Extract each line of the listing below that contains the word "Romana".

Collected data:
◆ ◆ ◆ ◆ ◆ ◆ ◆
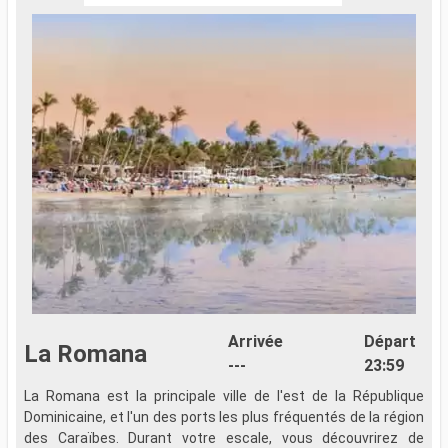
Arrivée
Départ
La Romana
---
23:59
La Romana est la principale ville de l'est de la République
Î
Dominicaine, et l'un des ports les plus fréquentés de la région
R
des Caraïbes. Durant votre escale, vous découvrirez de
a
◆ ◆ ◆ ◆ ◆ ◆ ◆
== EXPECTED ANSWER ==
La Romana
La Romana est la principale ville de l'est de la République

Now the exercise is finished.